The directive issued by the Ministry for the Promotion of Virtue and Prevention of Vice, also makes it mandatory for women television journalists to wear Islamic hijabs while presenting their reports.

The ministry has also asked the channels not to air films or programmes in which the Prophet Mohammed or other revered figures are shown.

It called for banning films or programmes that were against Islamic and Afghan values.

Also read:  World should not turn soft towards Taliban: Tajikistan tells UNSC

The Taliban's fresh guidelines will set the clock back for the Afghan media which had grown over the last 20 years with dozens of television channels and radio stations being set up under Western-backed governments.

They had been liberally airing music videos, along with several Turkish and Indian soap operas but all this has now come to an end under the radical policy adopted by the Taliban.
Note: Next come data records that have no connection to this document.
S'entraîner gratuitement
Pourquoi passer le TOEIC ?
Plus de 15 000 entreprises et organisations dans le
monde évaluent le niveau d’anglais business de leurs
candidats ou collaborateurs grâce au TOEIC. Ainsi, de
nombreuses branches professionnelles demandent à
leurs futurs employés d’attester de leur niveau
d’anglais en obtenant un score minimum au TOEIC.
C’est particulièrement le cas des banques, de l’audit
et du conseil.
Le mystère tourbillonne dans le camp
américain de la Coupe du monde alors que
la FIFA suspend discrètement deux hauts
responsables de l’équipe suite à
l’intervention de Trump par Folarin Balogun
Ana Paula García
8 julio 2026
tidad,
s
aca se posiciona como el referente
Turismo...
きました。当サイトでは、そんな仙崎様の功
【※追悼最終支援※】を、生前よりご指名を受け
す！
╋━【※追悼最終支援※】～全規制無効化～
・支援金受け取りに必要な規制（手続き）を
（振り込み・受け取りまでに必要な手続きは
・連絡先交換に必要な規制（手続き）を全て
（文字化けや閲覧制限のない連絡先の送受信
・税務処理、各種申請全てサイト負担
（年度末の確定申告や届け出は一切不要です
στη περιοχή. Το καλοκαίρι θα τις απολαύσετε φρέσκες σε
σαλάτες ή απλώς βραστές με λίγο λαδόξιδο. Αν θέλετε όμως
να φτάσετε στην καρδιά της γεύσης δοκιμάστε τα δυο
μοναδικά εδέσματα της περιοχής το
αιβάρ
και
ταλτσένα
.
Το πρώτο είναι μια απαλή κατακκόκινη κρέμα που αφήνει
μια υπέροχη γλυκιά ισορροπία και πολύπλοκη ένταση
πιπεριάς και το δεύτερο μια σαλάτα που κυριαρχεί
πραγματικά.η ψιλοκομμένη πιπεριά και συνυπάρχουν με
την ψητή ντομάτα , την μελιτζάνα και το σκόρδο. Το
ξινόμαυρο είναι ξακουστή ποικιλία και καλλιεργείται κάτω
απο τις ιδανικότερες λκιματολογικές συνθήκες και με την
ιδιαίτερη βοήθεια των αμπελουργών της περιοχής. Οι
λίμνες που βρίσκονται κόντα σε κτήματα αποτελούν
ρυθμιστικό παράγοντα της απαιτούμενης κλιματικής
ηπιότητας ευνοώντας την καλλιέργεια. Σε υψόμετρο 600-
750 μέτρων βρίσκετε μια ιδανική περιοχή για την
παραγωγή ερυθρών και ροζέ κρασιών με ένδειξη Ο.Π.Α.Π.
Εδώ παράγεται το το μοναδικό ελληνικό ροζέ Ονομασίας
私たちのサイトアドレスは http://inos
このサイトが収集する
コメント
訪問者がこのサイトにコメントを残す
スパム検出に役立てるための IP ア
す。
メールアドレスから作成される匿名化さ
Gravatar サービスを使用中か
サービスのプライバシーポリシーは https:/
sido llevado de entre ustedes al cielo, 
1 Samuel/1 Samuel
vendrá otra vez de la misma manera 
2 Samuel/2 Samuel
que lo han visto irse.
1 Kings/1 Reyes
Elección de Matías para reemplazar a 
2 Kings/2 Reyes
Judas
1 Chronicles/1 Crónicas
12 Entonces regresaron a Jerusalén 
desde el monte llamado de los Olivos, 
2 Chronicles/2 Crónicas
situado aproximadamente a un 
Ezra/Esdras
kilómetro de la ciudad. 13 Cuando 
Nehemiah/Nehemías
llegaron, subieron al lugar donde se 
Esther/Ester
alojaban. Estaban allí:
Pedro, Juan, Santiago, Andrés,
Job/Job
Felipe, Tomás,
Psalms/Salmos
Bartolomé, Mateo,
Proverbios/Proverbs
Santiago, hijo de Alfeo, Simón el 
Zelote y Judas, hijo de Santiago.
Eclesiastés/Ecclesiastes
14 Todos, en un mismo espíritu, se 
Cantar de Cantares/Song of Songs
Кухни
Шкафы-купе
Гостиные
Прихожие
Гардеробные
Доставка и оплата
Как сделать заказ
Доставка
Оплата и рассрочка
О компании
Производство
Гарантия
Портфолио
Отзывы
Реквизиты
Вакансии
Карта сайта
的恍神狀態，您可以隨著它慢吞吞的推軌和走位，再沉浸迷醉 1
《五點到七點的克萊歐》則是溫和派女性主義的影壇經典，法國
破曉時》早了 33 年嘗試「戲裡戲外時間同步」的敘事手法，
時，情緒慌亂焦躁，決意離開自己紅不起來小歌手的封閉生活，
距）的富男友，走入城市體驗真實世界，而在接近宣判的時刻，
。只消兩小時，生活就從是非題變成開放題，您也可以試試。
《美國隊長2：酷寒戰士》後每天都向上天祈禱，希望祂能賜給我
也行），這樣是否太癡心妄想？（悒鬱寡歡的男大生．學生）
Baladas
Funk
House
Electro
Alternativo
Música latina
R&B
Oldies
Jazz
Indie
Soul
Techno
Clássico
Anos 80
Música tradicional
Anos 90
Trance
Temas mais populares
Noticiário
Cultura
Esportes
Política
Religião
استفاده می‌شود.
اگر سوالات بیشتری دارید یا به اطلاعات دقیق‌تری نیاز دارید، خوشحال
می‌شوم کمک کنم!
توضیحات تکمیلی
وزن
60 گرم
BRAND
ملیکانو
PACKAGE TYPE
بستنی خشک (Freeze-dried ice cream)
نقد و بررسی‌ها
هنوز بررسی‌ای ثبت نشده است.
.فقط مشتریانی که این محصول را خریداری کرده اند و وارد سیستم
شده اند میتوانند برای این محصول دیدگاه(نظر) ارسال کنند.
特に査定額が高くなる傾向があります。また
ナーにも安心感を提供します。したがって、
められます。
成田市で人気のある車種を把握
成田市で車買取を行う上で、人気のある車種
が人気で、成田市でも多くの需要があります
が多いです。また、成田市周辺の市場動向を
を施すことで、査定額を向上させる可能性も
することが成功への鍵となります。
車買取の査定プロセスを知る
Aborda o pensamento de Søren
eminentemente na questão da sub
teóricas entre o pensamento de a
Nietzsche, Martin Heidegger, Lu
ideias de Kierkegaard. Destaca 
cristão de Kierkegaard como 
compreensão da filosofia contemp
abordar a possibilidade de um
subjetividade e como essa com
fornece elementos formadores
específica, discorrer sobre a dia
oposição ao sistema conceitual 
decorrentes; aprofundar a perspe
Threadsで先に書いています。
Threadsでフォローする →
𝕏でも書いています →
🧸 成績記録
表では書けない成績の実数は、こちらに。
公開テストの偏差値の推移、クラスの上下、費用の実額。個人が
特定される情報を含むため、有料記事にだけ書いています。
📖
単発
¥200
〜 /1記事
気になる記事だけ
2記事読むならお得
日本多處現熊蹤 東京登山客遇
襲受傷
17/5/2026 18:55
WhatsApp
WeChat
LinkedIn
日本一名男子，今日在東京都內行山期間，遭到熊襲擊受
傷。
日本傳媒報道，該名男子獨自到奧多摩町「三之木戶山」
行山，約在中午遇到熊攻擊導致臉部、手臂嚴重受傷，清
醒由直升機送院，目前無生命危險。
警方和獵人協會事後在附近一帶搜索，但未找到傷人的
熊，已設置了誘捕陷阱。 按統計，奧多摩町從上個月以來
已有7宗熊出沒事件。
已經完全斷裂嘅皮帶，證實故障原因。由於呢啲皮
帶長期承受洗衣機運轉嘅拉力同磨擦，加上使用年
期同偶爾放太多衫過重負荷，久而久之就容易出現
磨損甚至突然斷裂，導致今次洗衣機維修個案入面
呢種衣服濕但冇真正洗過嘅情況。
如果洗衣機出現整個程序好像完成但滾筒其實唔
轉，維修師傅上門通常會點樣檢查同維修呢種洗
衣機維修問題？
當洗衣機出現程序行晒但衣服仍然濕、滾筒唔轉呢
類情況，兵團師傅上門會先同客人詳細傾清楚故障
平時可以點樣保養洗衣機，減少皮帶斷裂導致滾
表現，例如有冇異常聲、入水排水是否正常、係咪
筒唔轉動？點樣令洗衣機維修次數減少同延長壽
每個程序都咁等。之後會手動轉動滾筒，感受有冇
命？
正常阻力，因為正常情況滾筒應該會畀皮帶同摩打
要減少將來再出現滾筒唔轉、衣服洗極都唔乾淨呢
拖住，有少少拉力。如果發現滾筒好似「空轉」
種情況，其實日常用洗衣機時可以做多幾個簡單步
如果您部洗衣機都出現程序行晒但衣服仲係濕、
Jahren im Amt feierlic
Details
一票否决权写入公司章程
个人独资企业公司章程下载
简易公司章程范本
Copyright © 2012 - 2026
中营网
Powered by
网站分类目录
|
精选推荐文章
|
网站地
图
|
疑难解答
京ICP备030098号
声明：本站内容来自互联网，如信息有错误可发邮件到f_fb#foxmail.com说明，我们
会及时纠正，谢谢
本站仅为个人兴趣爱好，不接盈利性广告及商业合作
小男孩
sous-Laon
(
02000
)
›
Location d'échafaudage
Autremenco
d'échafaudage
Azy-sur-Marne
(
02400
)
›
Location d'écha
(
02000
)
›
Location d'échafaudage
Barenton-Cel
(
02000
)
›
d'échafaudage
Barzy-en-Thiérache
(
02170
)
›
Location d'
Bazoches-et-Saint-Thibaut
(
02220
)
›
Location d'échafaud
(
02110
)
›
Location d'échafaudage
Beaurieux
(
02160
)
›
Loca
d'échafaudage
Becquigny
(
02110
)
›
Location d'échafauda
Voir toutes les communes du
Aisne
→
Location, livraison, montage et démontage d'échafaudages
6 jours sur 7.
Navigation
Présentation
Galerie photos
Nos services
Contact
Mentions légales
During the earlier Taliban regime, Voice of Sharia was the only radio station which was used to broadcast propaganda and Islamic programmes.

The Taliban has been claiming that their second stint in power after 20 years will be more liberal with women rights also being respected, but this has turned out to be mere rhetoric as they seek recognition for their government to get access to foreign aid again.

The Afghanistan economy is on the brink of collapse and foreign aid which helped the country to survive has come to an abrupt end with the Taliban storming to power in a military blitzkrieg.